Partially Observable Markov Decision Processes (POMDPs) are often used to model planning problems under uncertainty. The goal in Risk-Sensitive POMDPs (RS-POMDPs) is to find a policy that maximizes the probability that the cumulative cost is within some user-defined cost threshold. In this paper, unlike existing POMDP literature, we distinguish between the two cases of whether costs can or cannot be observed and show the empirical impact of cost observations. We also introduce a new search-based algorithm to solve RS-POMDPs and show that it is faster and more scalable than existing approaches in two synthetic domains and a taxi domain generated with real-world data.

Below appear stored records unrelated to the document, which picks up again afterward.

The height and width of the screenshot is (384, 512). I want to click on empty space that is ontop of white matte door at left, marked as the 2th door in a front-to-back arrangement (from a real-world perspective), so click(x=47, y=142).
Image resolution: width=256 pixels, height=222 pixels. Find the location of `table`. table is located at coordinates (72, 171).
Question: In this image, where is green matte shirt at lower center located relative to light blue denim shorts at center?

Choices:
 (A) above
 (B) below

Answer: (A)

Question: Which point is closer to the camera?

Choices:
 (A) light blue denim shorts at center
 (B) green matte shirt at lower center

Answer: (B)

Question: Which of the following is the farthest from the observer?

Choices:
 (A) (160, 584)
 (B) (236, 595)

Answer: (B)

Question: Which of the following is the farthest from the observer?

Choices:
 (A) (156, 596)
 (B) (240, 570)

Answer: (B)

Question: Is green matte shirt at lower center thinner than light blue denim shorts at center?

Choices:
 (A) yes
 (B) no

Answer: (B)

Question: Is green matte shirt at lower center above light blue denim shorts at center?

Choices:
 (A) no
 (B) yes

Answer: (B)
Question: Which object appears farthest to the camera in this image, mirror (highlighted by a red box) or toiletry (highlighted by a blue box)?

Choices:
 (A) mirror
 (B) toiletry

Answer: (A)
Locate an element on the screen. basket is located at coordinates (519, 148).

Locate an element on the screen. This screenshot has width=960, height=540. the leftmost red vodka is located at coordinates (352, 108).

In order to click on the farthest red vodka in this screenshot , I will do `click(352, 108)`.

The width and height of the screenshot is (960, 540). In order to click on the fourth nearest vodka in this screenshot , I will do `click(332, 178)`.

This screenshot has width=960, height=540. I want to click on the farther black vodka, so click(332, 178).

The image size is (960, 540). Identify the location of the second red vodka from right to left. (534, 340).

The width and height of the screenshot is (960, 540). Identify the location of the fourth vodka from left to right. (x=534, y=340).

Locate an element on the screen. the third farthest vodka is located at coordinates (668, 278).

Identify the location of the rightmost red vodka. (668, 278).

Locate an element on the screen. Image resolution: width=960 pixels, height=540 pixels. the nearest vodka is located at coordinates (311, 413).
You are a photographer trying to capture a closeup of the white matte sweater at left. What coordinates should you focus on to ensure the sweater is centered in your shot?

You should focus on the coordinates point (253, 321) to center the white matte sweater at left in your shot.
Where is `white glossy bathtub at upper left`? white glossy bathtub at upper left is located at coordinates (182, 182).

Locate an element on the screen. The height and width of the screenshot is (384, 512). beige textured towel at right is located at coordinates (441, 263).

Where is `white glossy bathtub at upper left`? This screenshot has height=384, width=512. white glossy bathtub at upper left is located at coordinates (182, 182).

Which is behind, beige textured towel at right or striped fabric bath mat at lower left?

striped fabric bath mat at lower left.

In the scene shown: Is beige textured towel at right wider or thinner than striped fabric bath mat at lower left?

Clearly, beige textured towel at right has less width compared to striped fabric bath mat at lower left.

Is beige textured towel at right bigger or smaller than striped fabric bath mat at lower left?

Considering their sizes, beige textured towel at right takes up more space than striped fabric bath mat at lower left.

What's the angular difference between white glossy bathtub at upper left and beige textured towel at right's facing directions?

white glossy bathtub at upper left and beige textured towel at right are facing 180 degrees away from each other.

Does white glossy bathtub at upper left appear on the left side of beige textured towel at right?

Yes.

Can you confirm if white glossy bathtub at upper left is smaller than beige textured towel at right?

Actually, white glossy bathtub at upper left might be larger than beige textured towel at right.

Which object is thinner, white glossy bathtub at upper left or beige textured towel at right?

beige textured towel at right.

While probabilistic planning models have been extensively used by AI and Decision Theoretic communities for planning under uncertainty, the objective to minimize the expected cumulative cost is inappropriate for high-stake planning problems. With this motivation in mind, we revisit the Risk-Sensitive criterion (RS-criterion), where the objective is to find a policy that maximizes the probability that the cumulative cost is within some user-defined cost threshold. The overall scope of this research is to develop efficient and scalable algorithms to optimize the RS-criterion in probabilistic planning problems. In our recent paper (Hou, Yeoh, and Varakantham 2014), we formally defined Risk-Sensitive MDPs (RS-MDPs) and introduced new algorithms for RS-MDPs with non-negative costs. Next, my plan is to develop algorithm for RS-MDPs with negative cost cycles and for Risk-Sensitive POMDPs (RS-POMDPs).